Data Access Security Text Search
The Data Classification engine uses Lucene as its primary, text-based optimized database. The Lucene database provides term-based search capabilities, based on the textual content extracted and analyzed from indexed files.
To extract textual content from various file types and formats, the classification engine uses a proprietary text extraction library, which is able to extract the file content based on its type. Based on the extracted content, the Lucene indexing service parses and analyzes file content into an index of searchable terms. The full content of the files itself is not saved as part of the index, which allows the index to remain relatively small, highly efficient, and optimized for term-based textual searches.
When the system compares a Content Classification request with the textual index, it parses and translates the various policy rules into term-based search queries. Query results representing files that correspond to the rules’ requirements, consist of file names, extensions, and full path locations, along with other attributes. In certain cases, results may include an actual term or phrase that matches the rule-based query, rather than the full content of the file.
Regular-expression-based rules involves matching regular-expression patterns with a file during the process of reading the file content and not comparing the pattern with a term-based index.
Lucene's Indexing Process
While it parses and analyzes the content data, the Lucene index analyzer eliminates white spaces, certain punctuation characters, and “stop-words” from the content. Stop-words are a predetermined set of frequently used words with diminished semantic significance, such as pronouns and prepositions. Lucene filters stop-words to keep the index manageable, to eliminate “white noise,” and to improve search heuristics. Lucene analyzes and tokenizes file content into searchable terms based on the white spaces and stop-words omitted from the original text. The tokenizing algorithm affects Data Classification policy rules.
Multi-term Phrase-Based Rules
The Data Classification engine allows both single-term keyword searches and multi-term phrase searches. Lucene omits any “stop-word” contained in a multi-term search phrase. For example, a rule containing the phrase “It was the best of times, it was the worst of times,” will classify the file containing the entire sentence, as well as any file containing a contiguous phrase, such as “best times worst times.” To avoid possible false-positive classification, it is best to restrict multi-term phrase searches to meaningful, contiguous terms.
Chinese and Logogrammatic Languages
Some scripts, such as Chinese, represent words by symbols (logograms) and a single word may consist of one or more logograms. Furthermore, while most languages use white spaces to separate words, Chinese, as well as other logogrammatic scripts, often do not separate words by spaces. The combination of these two phenomena, along with Lucene’s omission of white spaces, will cause phrase searches in Chinese (with multiple logograms, separated by spaces) to return positive matches for files containing the same sequence of logograms, regardless of the spaces between them.

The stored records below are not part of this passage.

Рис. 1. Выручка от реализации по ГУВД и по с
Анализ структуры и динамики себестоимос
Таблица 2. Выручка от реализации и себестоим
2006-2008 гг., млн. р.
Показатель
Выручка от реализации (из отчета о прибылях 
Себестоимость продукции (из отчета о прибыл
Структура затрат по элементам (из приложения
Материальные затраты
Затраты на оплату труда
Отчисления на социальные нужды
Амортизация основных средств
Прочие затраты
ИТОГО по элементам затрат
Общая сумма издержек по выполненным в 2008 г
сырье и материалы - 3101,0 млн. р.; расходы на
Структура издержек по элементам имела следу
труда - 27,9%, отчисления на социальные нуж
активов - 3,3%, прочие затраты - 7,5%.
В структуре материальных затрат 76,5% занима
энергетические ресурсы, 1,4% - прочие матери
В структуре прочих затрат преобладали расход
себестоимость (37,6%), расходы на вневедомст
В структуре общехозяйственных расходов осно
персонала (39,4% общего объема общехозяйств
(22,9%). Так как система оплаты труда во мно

Thus, a rule containing the phrase “莦 莚 虙贄 蹝 轈”, will classify files containing phrases that consist of these logograms, regardless of spaces. Therefore, the phrases “莦莚虙贄蹝轈,” “莦莚虙贄蹝轈”or “莦莚 虙贄 蹝轈”,and “莦 莚 虙贄 蹝 轈,” will all be classified by the rule defined above. However, single term keyword searches of words consisting of multiple logograms, and phrases not separated by spaces, will return correct, exact match results: a rule containing the term “莦莚虙” will only classify files containing that exact term. If more complex phrases are required, a rule containing multiple phrases with the “Contains All” operator will give the desired results.